At the start of the twentieth century the Williamsburg Bridge finally opened, and a flood of new residents poured into the area, which soon became the most densely populous city in the country, New York City’s most densely populous neighborhood, making it the most densely populous part of the entire country. It was also the setting, at the time, for the world-famous novel, “A Tree Grows in Brooklyn.” Famous people who grew up in Williamsburg include Joy Behar, Barry Manilow, Kiss’ Peter Criss, and Henry Miller.
Williamsburg also benefits from the May 11, 2005 City Council approved rezoning proposal for nearly 200 blocks in its northern section and with its neighbor to the north, Greenpoint. According to the New York City Department of City Planning Website: “In its Greenpoint-Williamsburg Rezoning, the Department of City Planning proposed zoning changes to allow for housing and open spaces, in tandem with light industry and commercial uses, along two miles of Brooklyn’s East River waterfront and upland neighborhoods.

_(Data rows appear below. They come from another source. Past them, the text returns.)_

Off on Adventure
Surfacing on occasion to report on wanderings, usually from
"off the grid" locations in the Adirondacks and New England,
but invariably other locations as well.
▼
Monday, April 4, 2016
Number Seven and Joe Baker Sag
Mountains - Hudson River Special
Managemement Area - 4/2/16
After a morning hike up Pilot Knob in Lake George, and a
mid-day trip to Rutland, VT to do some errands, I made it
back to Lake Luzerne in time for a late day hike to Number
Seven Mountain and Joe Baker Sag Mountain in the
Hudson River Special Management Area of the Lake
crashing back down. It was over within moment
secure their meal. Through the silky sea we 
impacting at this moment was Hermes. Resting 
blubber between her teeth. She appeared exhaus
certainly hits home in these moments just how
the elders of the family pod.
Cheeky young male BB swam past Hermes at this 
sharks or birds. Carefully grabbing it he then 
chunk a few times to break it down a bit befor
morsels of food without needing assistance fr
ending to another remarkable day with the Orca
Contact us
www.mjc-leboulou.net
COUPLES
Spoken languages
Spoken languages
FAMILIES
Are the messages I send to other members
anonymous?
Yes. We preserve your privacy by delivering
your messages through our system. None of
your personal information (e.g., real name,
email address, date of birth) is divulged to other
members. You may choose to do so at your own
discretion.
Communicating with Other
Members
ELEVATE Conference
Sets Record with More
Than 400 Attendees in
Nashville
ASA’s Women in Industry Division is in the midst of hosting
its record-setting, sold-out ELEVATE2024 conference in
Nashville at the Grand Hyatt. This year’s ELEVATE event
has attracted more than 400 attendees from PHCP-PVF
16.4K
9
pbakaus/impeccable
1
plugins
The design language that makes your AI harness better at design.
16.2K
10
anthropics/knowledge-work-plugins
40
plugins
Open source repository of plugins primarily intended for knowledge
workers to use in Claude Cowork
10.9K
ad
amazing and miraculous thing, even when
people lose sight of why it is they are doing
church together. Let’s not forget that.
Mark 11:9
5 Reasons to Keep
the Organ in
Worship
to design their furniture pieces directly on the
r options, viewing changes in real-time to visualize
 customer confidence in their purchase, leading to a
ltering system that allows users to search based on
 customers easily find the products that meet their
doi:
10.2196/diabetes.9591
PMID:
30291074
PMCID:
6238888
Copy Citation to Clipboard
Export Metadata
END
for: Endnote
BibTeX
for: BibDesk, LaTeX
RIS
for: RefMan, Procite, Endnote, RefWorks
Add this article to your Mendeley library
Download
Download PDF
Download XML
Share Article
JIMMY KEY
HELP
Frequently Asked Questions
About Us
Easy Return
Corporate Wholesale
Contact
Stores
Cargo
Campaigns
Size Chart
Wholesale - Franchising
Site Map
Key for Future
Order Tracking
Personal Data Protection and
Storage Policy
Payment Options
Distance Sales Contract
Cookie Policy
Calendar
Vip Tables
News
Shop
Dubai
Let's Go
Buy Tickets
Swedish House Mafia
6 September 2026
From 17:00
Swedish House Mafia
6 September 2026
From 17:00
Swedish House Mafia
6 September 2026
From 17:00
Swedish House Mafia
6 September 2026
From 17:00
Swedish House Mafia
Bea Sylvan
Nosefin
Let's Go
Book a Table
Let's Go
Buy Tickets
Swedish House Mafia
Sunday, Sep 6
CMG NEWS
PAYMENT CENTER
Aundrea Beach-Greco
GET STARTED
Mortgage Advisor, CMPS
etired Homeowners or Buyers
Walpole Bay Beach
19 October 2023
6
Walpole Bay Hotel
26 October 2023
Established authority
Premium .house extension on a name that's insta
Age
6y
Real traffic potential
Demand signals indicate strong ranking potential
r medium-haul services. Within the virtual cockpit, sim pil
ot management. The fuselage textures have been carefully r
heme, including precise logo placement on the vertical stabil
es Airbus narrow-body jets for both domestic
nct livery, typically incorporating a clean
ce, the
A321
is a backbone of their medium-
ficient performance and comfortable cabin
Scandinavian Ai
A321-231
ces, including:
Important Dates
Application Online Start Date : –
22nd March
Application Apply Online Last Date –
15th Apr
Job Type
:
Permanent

“In two vibrant communities as well as areas that have been mostly vacant and derelict for years, the proposal would create opportunities for thousands of new housing units, including affordable housing. And the proposal offers a blueprint for a continuous publicly accessible esplanade and new public open spaces along the waterfront, forging long-sought links between the water’s edge and the established Greenpoint and Williamsburg communities, adding yet another publicly accessible jewel to New York City’s waterfront.”
First-time homebuyers are pleased by the many affordable condos and modern loft conversions peppered throughout the area ranging from $300,000 - $1,000,000. These are spacious alternatives to downtown Manhattan’s East Village and Lower East Side artists’ spaces.
Famous Williamsburg landmarks include The Kings County Savings Institution, which is listed in the National Register of Historic Places, The Williamsburg Houses, Brooklyn’s first public housing done on a large scale, and the Domino Sugar Refinery Building, which, though it no longer runs, is considered a landmark of the city and so still stands.
Transportation includes the L, J, M, Z, and G subway lines, the Williamsburg Bridge, and bus routes such as B24, B39, B43, B44, B46, B48, B59, B60, B61, and Q54.